**Task description**
Only one span of the listing below is wanted: the lines from the one with "right front paw: (497, 925)" through the one with "left back paw: (1483, 810)", reproduced exactly, both ends kept.

Start of Excerpted data

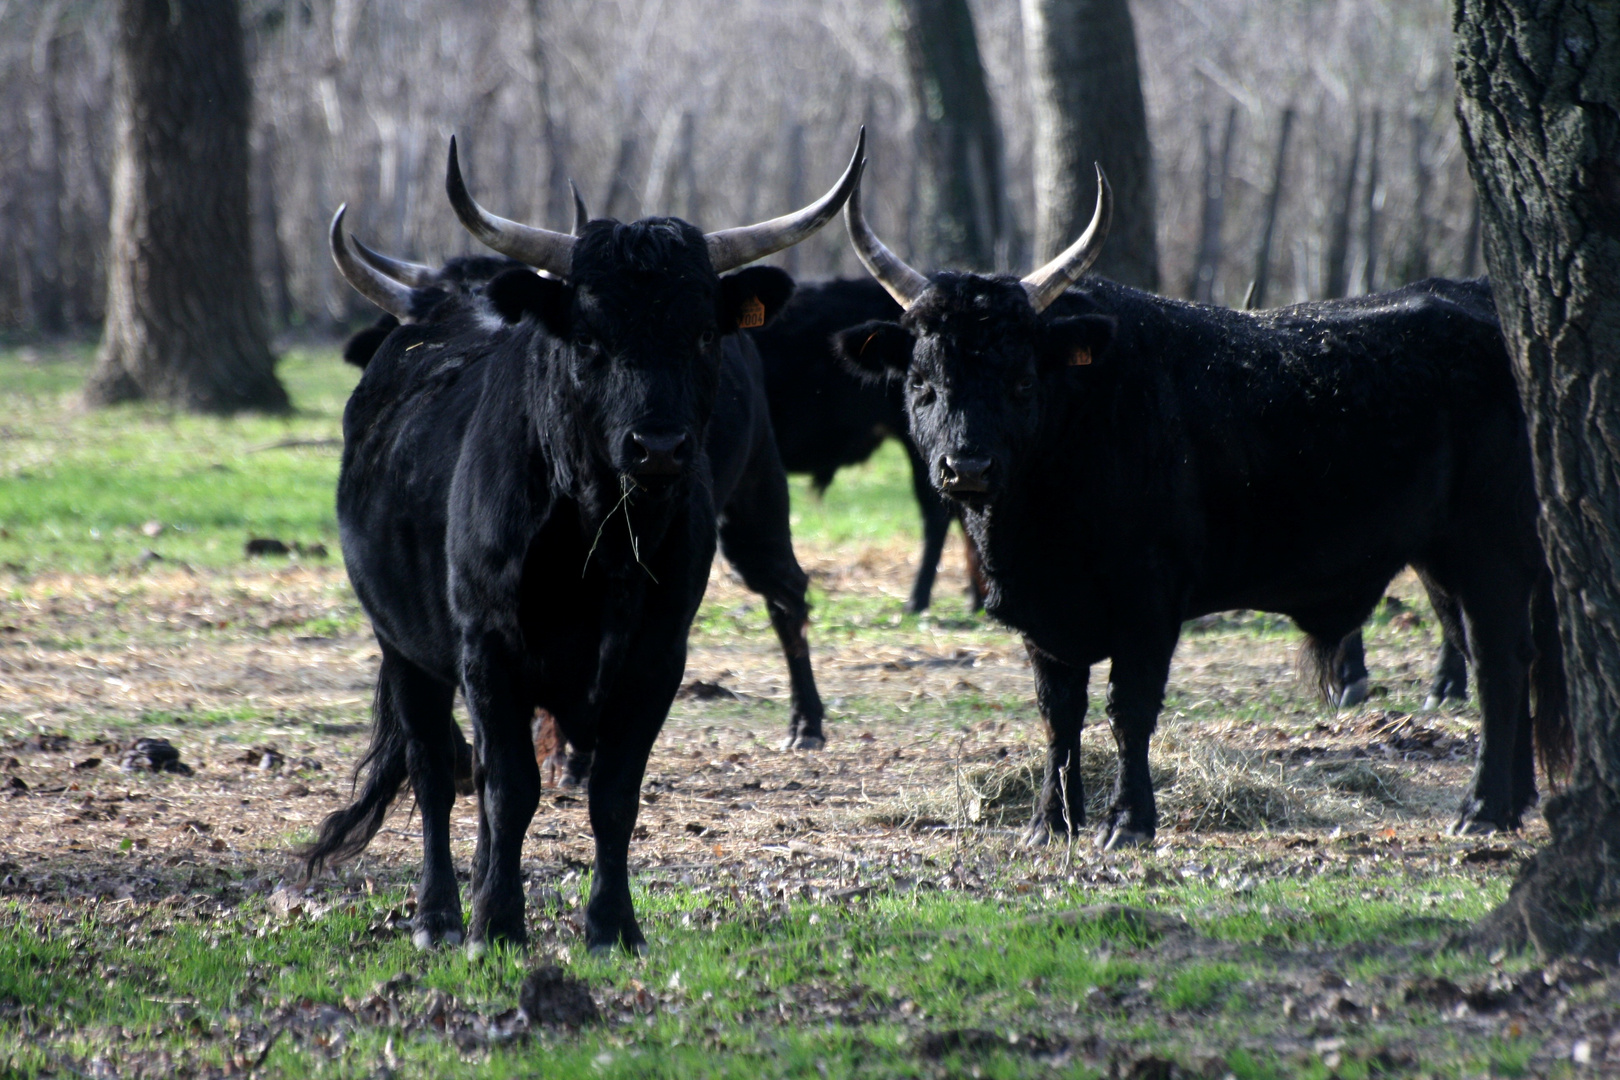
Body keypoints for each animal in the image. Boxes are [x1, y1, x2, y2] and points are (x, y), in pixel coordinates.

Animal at [302, 135, 861, 952]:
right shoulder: (487, 652)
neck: (602, 541)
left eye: (701, 331)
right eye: (591, 337)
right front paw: (497, 925)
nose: (657, 446)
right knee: (435, 773)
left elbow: (614, 794)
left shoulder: (656, 658)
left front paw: (612, 926)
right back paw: (439, 916)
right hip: (403, 648)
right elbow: (508, 790)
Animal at [835, 177, 1568, 848]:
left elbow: (1128, 708)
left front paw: (1128, 822)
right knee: (1503, 658)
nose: (967, 468)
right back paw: (1516, 799)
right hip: (1444, 563)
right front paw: (1050, 823)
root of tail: (1493, 310)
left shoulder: (1147, 598)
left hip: (1491, 551)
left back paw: (1483, 810)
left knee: (1499, 666)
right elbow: (1058, 714)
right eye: (922, 384)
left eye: (1021, 380)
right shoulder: (1044, 618)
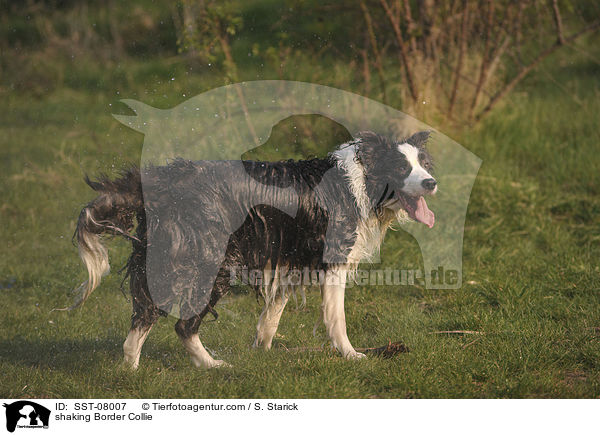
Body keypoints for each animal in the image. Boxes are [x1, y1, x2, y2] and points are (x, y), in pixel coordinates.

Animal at [71, 131, 436, 370]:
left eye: (425, 165)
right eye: (402, 168)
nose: (432, 183)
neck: (359, 180)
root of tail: (162, 182)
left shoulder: (289, 258)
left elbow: (272, 315)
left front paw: (261, 350)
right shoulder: (333, 260)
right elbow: (337, 319)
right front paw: (351, 355)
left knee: (144, 313)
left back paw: (131, 370)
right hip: (211, 261)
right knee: (183, 324)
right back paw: (211, 365)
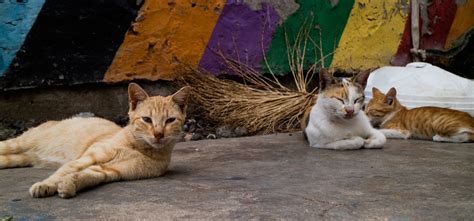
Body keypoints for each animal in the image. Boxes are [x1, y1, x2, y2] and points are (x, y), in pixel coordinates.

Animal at [1, 83, 193, 199]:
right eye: (147, 119)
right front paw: (46, 185)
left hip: (19, 158)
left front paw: (69, 185)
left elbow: (87, 176)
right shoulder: (87, 158)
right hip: (18, 143)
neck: (138, 148)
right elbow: (62, 172)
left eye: (170, 121)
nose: (159, 134)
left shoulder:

End of Excerpted data

**Task output**
right front paw: (497, 925)
nose: (657, 446)
right knee: (435, 773)
left elbow: (614, 794)
left shoulder: (656, 658)
left front paw: (612, 926)
right back paw: (439, 916)
right hip: (403, 648)
right elbow: (508, 790)
Animal at [835, 177, 1568, 848]:
left elbow: (1128, 708)
left front paw: (1128, 822)
right knee: (1503, 658)
nose: (967, 468)
right back paw: (1516, 799)
right hip: (1444, 563)
right front paw: (1050, 823)
root of tail: (1493, 310)
left shoulder: (1147, 598)
left hip: (1491, 551)
left back paw: (1483, 810)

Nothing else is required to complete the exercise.